Millennium is dead serious about that seemingly crazy gondola idea
Rather than retreat in the face of ridicule, Millennium Partners and Cargo Ventures are pushing ahead with designs for a private gondola “whisking thousands of commuters over the traffic-clogged South Boston Waterfront,” reports Jon Chesto at the Globe. If anything, they now believe the gondola idea is more feasilbe than originally thought. All we can say is: Good for them. It may or may not be a sound idea. But at least they’re dreaming – and a gondola would indeed look pretty cool.
Sessions — and Lowell — target opioid companies
U.S. Attorney General Jeff Sessions announced yesterday that the Justice Department is setting up a new task force that will target companies that make, market and distribute opioids to determine if they’ve contribute to the opioid epidemic, the Washington Post reports. Meanwhile, the city of Lowell is poised to join the growing number of local towns and cities suing prescription opioid manufacturers over their role in the opioid crisis, reports Todd Feathers at the Lowell Sun.


Stay calm: House harassment report due tomorrow
Don’t panic, Beacon Hill.
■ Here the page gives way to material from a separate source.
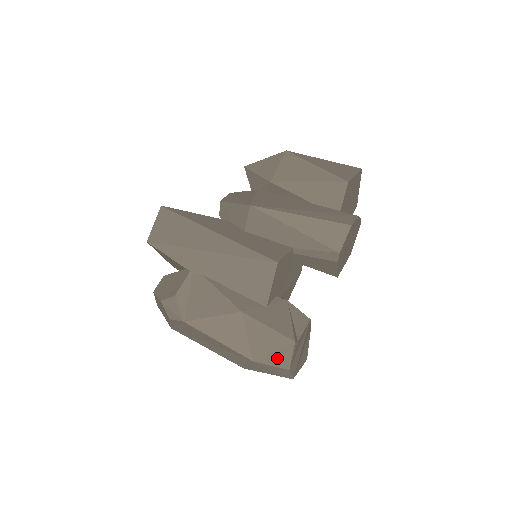
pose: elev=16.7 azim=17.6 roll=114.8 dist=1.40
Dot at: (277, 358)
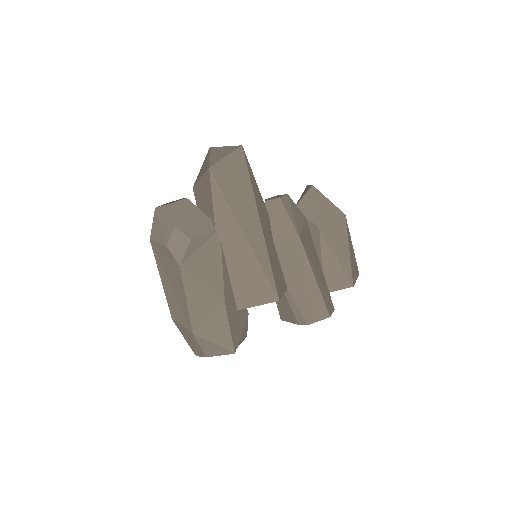
Dot at: (210, 347)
Names will not be named (we believe). From Matt Stout at the Herald: “Beacon Hill is poised to plunge back into the sexual harassment spotlight tomorrow, when House attorneys release a raft of recommendations to improve the chamber’s harassment policies in what one lawmaker called the ‘most comprehensive’ dive he’s seen in decades.”
Point-Counterpoint: Janus v. AFSCME, good or bad?
U.S. Sen. Elizabeth Warren and Steven Tolman, head of the Massachusetts AFL-CIO, co-author a Globe op-ed blasting the “pernicious assault on public sector workers” via the Janus v. AFSCME case now before the U.S. Supreme Court. But the Globe’s Jeff Jacoby says good-riddance to a past legal ruling that allowed public unions to collect dues from non-union employees.